Когда вечером я вновь навестил их, ему было лучше — настолько лучше, что, несмотря на предписание врача, он целый час говорил с ней, полный бодрости и надежды… Потом внезапно приподнял обеими руками ее склоненную голову и произнес:
— Знаешь ли, дорогая, в поисках поддержки и покровительств я забыл того, кто пользуется большим влиянием у королей и министров, и я собираюсь, любимая, просить его ходатайствовать за меня. Еще не поздно, дружочек, и я завтра же обращусь к нему.

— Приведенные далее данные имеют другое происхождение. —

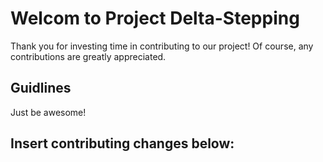 # Welcom to Project Delta-Stepping

Thank you for investing time in contributing to our project! Of course, any contributions are greatly appreciated.

## Guidlines

Just be awesome!

## Insert contributing changes below:
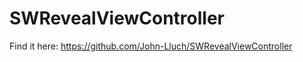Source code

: SWRevealViewController
======================

Find it here: https://github.com/John-Lluch/SWRevealViewController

И прежде чем пришло это завтра, он явился к нему и получил — в этом я не сомневаюсь — хорошее место.
Перевод Е. Куниной
ТУРИСТ ИЗ ИНДИАНЫ
Впервые мы заметили его с палубы «Unser Fritz»[23], когда это славное судно, державшее курс на Плимут, Гавр и Гамбург, готовилось к отплытию из Нью-Йорка. Потому ли, что в такие минуты все попадающееся на глаза пассажирам по-особому врезается в память, а быть может, потому, что, когда находишься в ожидании важного для тебя события, любой, не имеющий значения пустяк производит неизгладимое впечатление, но я сохранил самое живое воспоминание о том, как наш новый пассажир появился на сходнях и, вступив, по-видимому, без всякой надежды на успех в пререкания с говорившими по-немецки стюардами и матросами, в конце концов одержал победу. В его фигуре отнюдь не было ничего героического. Одетый в изрядно поношенный холщовый плащ, с охапкой сумок и свертков, он больше всего напоминал кучера наемного экипажа, несущего багаж своего седока. Примечательно, однако, что, хотя он упорно говорил по-английски и как бы не замечал того, что его противники сыплют немецкими фразами, он сумел настоять на своем, сохранив полнейшее спокойствие духа и столь же спокойное выражение лица, тогда как уступившие его натиску враги-иностранцы побагровели от ярости и заметно взмокли; наконец, раз десять нарушив судовые порядки, он занял место рядом с необычайно хорошенькой девушкой, несомненно, более высокого круга, которая тем не менее называла его отцом. «Unser Fritz» давно уже снялся с якоря, а он по-прежнему оставался центральной фигурой на палубе, всем мешал, заговаривал со всеми одинаково фамильярно, оставаясь нечувствительным к щелчкам и насмешкам, и упрямо шел к своей цели даже в том случае, если эта цель не стоила и сотой доли затраченных на нее усилий.